> [Problem] Reproduce word for word everything in the NAAG meeting summary below, from "Former Arkansas Attorney" down to "to a cyberattack.".

In May, NAAG held its Southern Region meeting focused on recent trends for state Attorneys General in the cybersecurity and privacy space. Arkansas Attorney General Leslie Rutledge hosted the meeting which kicked off with Tennessee Attorney General Herbert H. Slatery III moderating a panel on the increased use and collection of consumer data and resulting privacy and security issues. Of note, as privacy and security concerns clash, going forward we will see the enhanced use of encryption.

In outlining vulnerabilities exploitable by hackers, a panel discussed how data breaches of companies with poor security systems could lead not only to threats to consumer privacy but also significant liability for the company. Alabama Attorney General Steve Marshall moderated the panel exploring the panoply of corporate responses to cyber threats and data privacy and ways to reduce that exposure.

Former Arkansas Attorney General Dustin McDaniel led a panel discussing the cybersecurity challenges that state and local governments themselves face. Notably, studies show that state governments often lack the expertise to remedy weaknesses in their data protection systems. 

Texas Attorney General Ken Paxton moderated a panel on the states’ enhanced role in protecting medical privacy. In the past, much of the focus has been on the exploitation of personal financial information (PII), yet compromised personalized consumer health information (PHI) can be extremely dangerous or even fatal. Panelists discussed the role of state Attorneys General in investigating health care providers that violate the Health Insurance Portability and Accountability Act of 1996 (HIPAA).

The conference closed with remarks by United States Attorney J. Cody Hiland on federal responses to a cyberattack.

> [Dataset records]
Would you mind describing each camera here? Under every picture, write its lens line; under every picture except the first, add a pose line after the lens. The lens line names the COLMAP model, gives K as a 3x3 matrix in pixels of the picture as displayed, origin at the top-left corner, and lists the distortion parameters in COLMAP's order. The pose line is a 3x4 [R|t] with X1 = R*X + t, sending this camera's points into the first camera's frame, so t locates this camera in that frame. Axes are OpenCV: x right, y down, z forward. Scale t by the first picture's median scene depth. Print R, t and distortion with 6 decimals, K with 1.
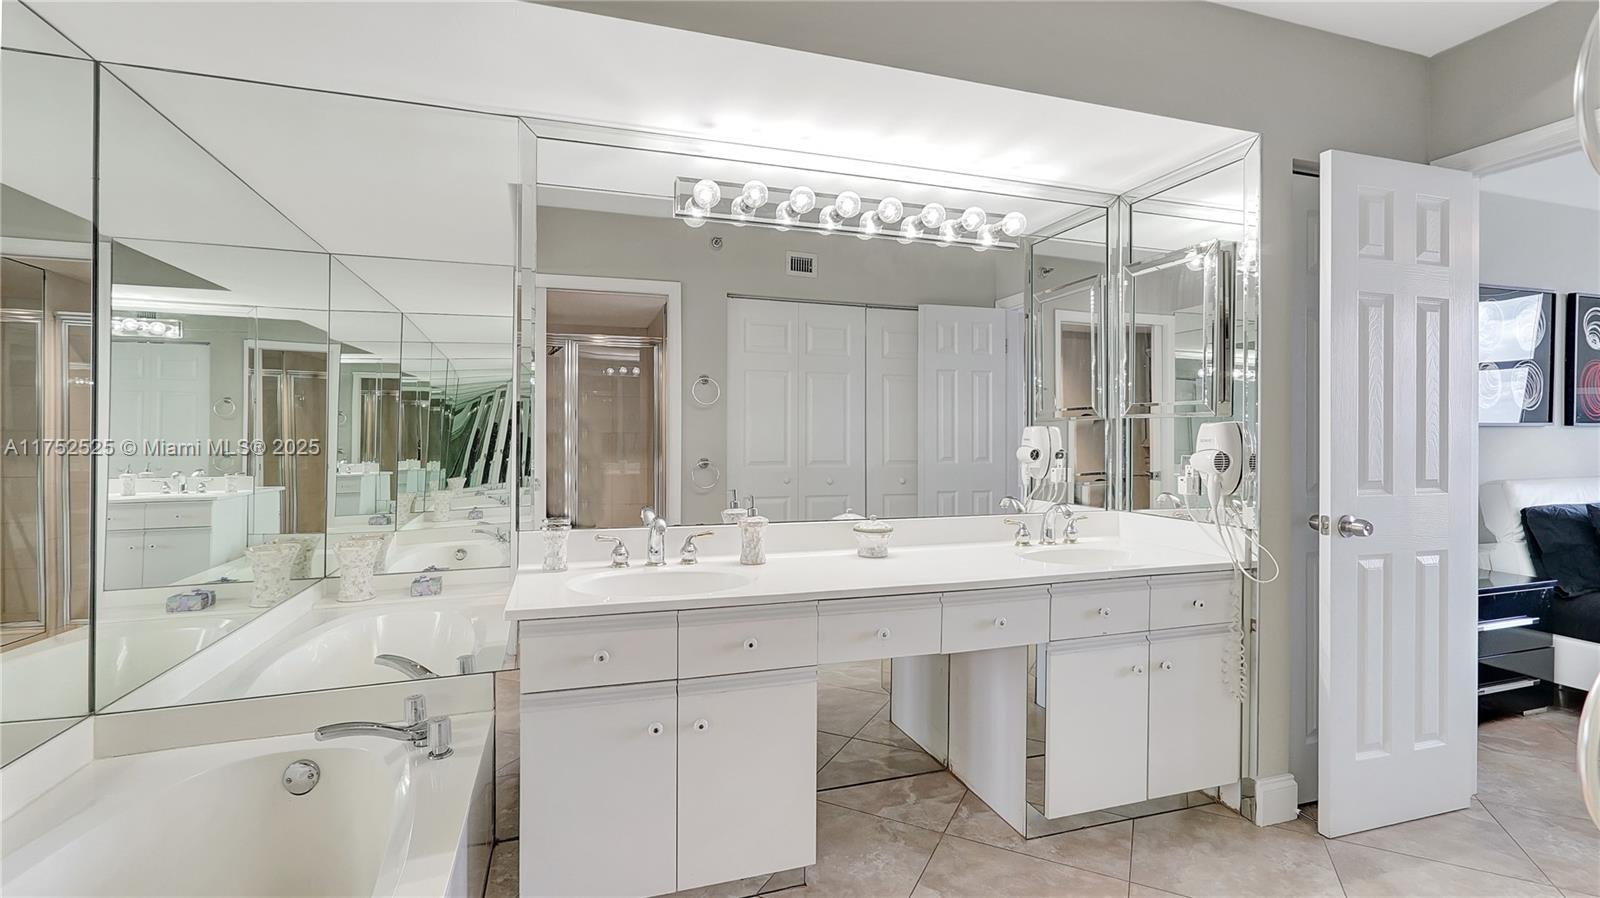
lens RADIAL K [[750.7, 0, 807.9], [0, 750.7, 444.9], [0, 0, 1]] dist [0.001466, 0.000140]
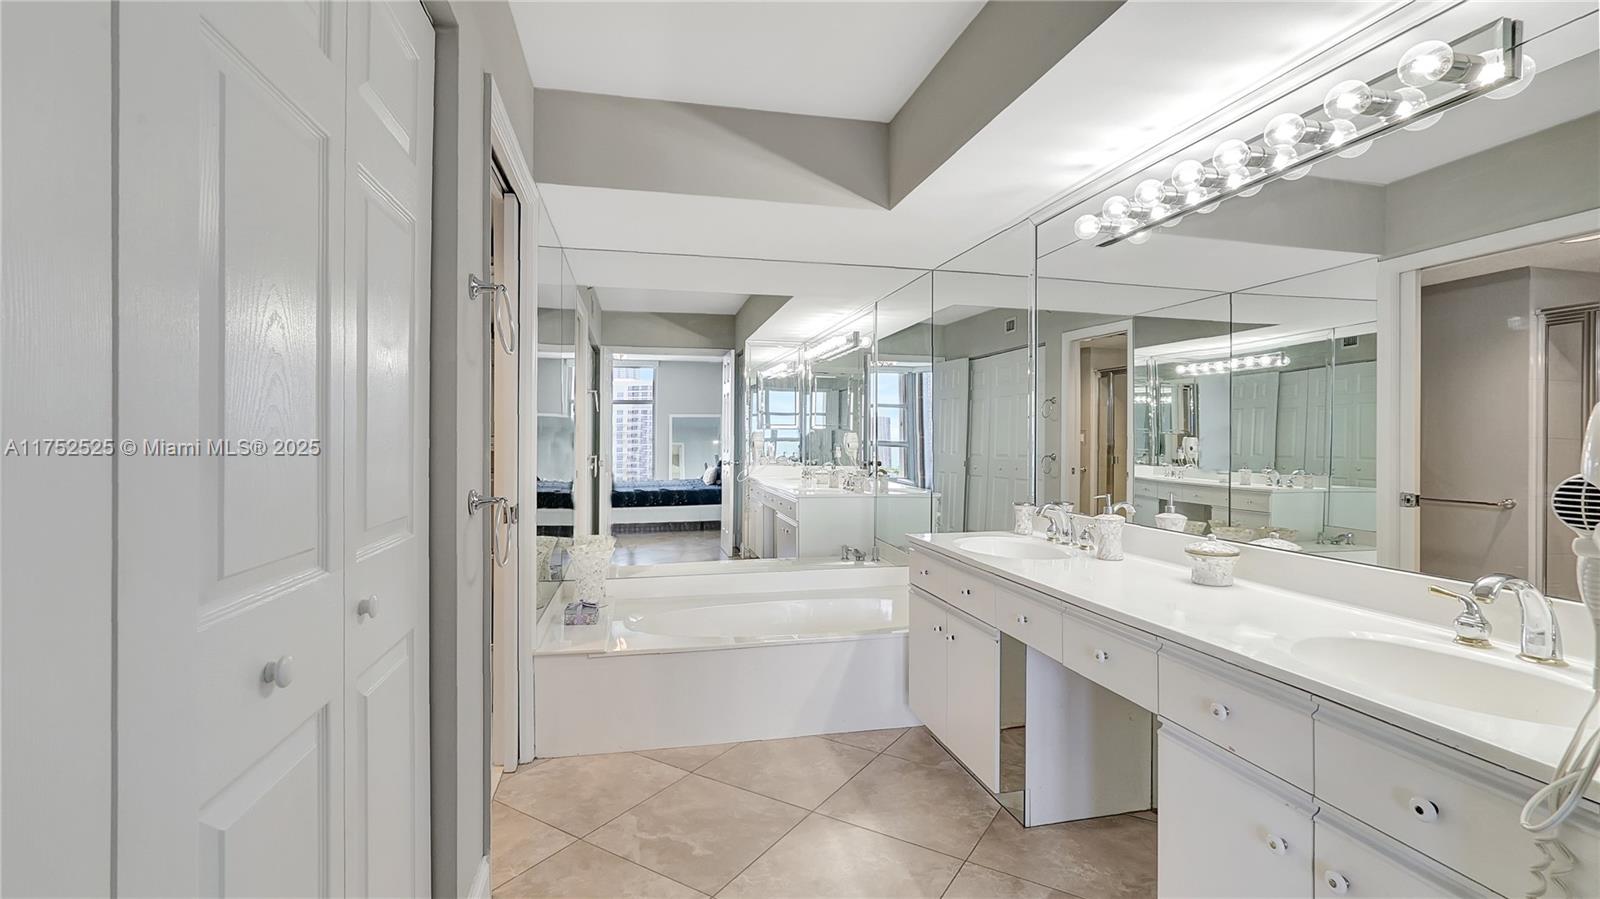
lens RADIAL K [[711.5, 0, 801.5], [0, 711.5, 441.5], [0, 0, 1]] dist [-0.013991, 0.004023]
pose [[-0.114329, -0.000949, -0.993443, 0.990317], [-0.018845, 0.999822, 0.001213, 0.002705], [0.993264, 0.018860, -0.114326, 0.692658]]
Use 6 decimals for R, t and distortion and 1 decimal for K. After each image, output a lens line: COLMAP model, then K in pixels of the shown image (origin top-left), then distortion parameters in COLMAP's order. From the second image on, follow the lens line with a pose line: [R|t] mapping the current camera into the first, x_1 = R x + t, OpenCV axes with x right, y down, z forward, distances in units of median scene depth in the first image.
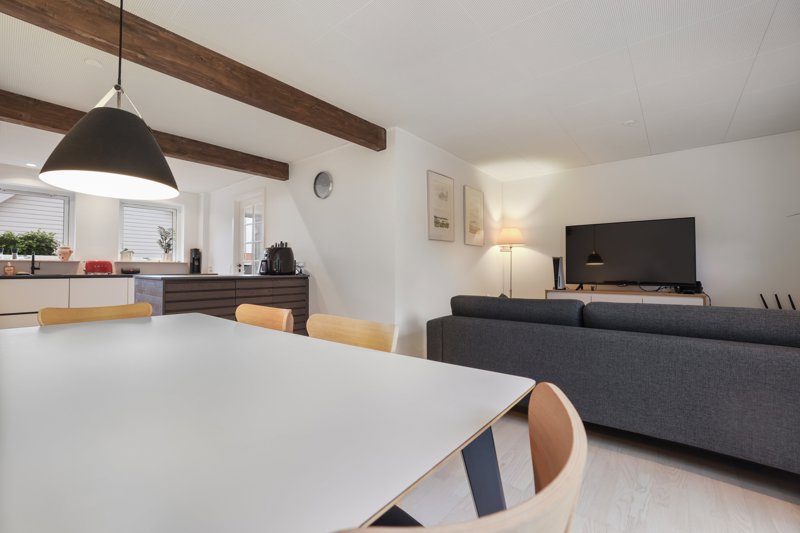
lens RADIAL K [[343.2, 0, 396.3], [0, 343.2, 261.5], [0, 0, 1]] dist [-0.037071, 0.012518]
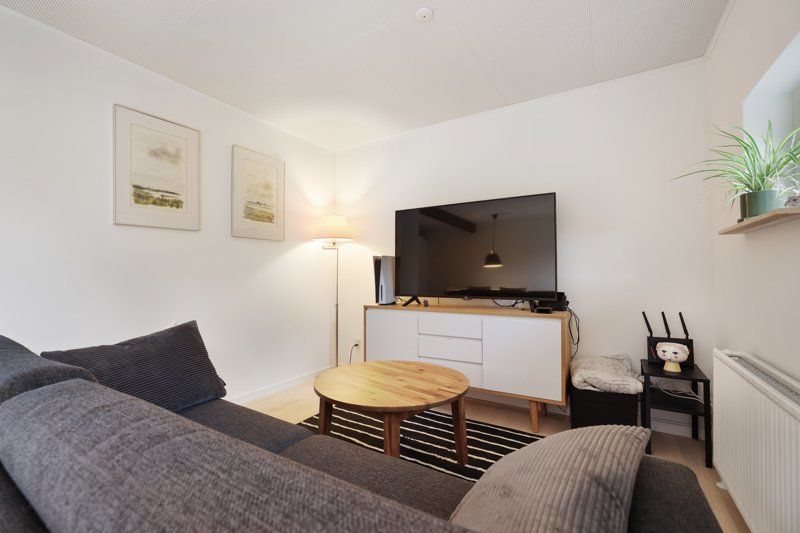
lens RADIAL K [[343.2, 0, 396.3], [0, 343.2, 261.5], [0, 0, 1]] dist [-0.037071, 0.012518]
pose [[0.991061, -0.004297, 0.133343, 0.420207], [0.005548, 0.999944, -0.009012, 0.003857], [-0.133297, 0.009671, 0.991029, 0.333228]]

> [Task solution]
Former Arkansas Attorney General Dustin McDaniel led a panel discussing the cybersecurity challenges that state and local governments themselves face. Notably, studies show that state governments often lack the expertise to remedy weaknesses in their data protection systems. 

Texas Attorney General Ken Paxton moderated a panel on the states’ enhanced role in protecting medical privacy. In the past, much of the focus has been on the exploitation of personal financial information (PII), yet compromised personalized consumer health information (PHI) can be extremely dangerous or even fatal. Panelists discussed the role of state Attorneys General in investigating health care providers that violate the Health Insurance Portability and Accountability Act of 1996 (HIPAA).

The conference closed with remarks by United States Attorney J. Cody Hiland on federal responses to a cyberattack.